Caceres pour toujours

13 Août: Il y a une île au milieu du fleuve, île qui bientôt ne le sera plus tant la sécheresse fait baisser le niveau de l’eau. Lorsque nous sommes arrivés, il fallait nager jusqu’à l’autre rive, maintenant, nous marchons sur l’eau jusqu’à la moitié du chemin.

Nous allons nous promener sur cette île pour faire la chasse aux animaux, et mis à part les iguanes qui se débinent les pattes en l’air les écailles au vent lorsqu’ils nous aperçoivent et les loutres qui passent et repassent toujours avec un poisson dans le bec, nous débusquons un énorme jacaré dans les jacinthes, dans notre zone de baignade. Nous ne pensions pas qu’ils venaient si près des humains, mais ici, à Caceres, il n’y a jamais eu d’accidents, nous avons jugé bon de nous renseigner du coup!

14 Août: Aujourd’hui nous sommes invités à une fête dans une pousada, une grande propriété  d’élevage qui reçoit ce Dimanche au moins 500 personnes qui vont manger une vache entière.

Nous n’avions jamais vu ça, même en Argentine!
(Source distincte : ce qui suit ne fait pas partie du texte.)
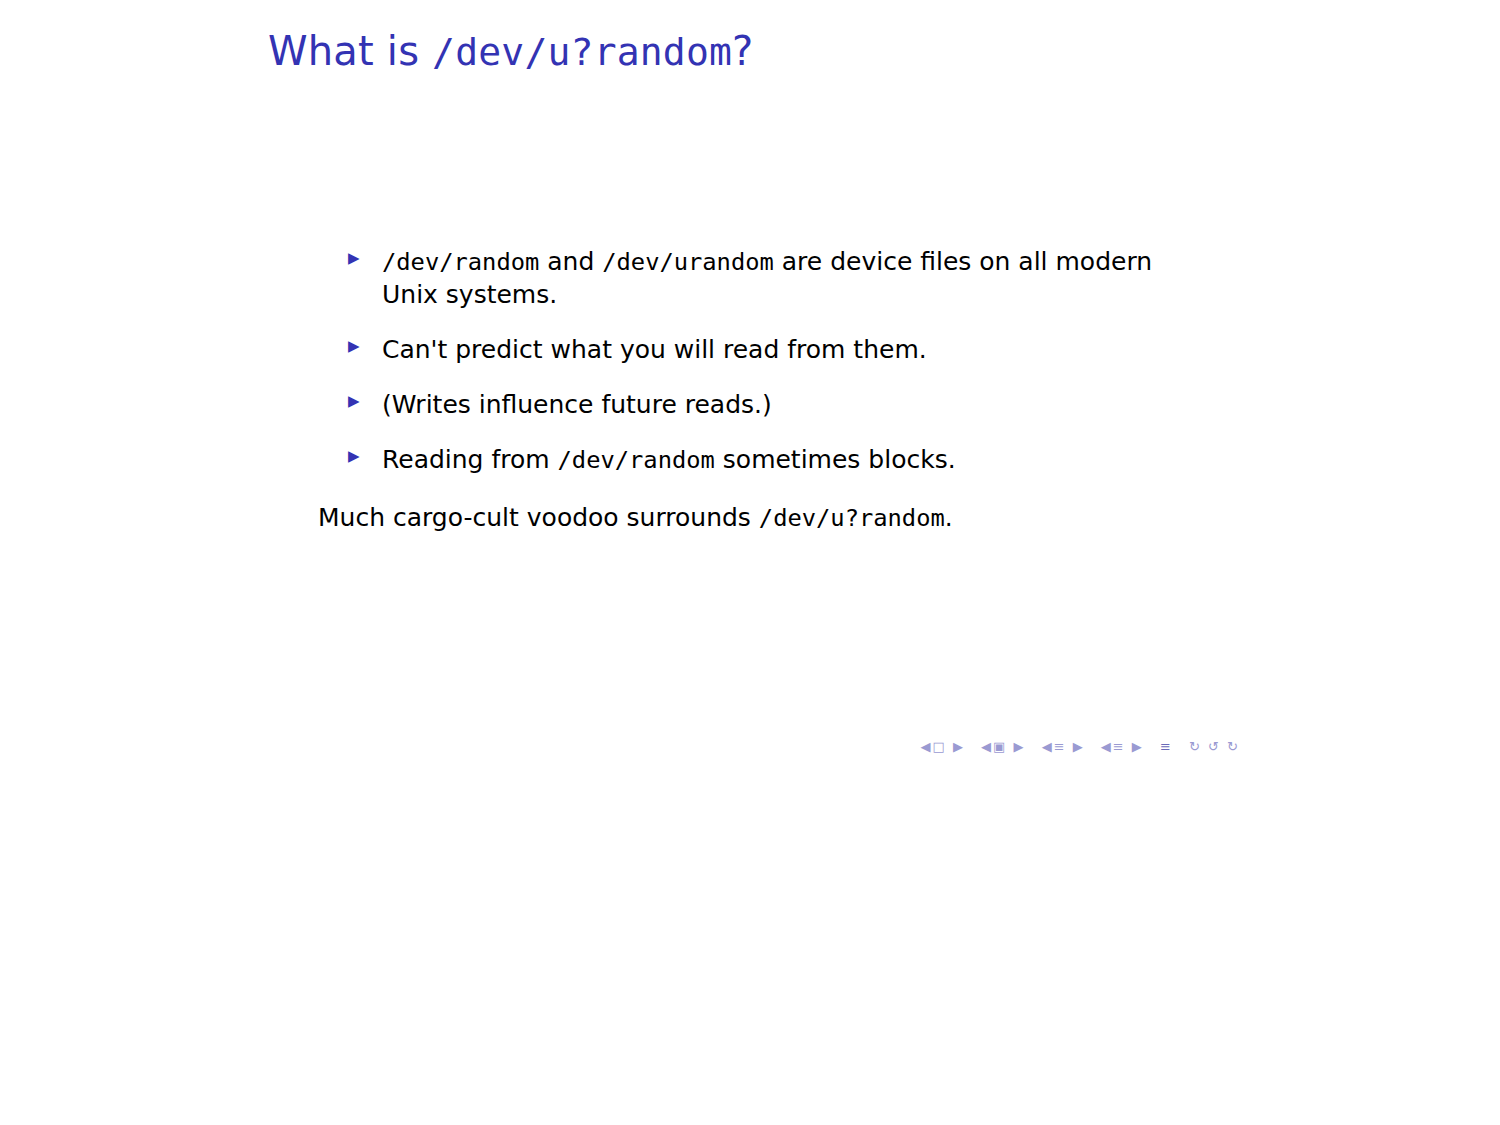What is /dev/u?random?
/dev/random and /dev/urandom are device files on all modern Unix systems.
Can't predict what you will read from them.
(Writes influence future reads.)
Reading from /dev/random sometimes blocks.
Much cargo-cult voodoo surrounds /dev/u?random.
◀□ ▶ ◀▣ ▶ ◀≡ ▶ ◀≡ ▶ ≡ ↻ ↺ ↻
C’est assez impressionnant, un peu hard core pour les âmes sensibles, mais une fois qu’on y goûte, on oublie ce que furent avant ces morceaux de viande que nous avons dans notre assiette . C’est effectivement délicieux, tendre et presque caramélisé, sûrement grâce à la préparation qu’elle a subie depuis deux jours.

Si ça c’est pas du méchouis de compétition!!!

Pour nous dépenser un peu après tout ce qu’on a ingurgité, il faut danser maintenant!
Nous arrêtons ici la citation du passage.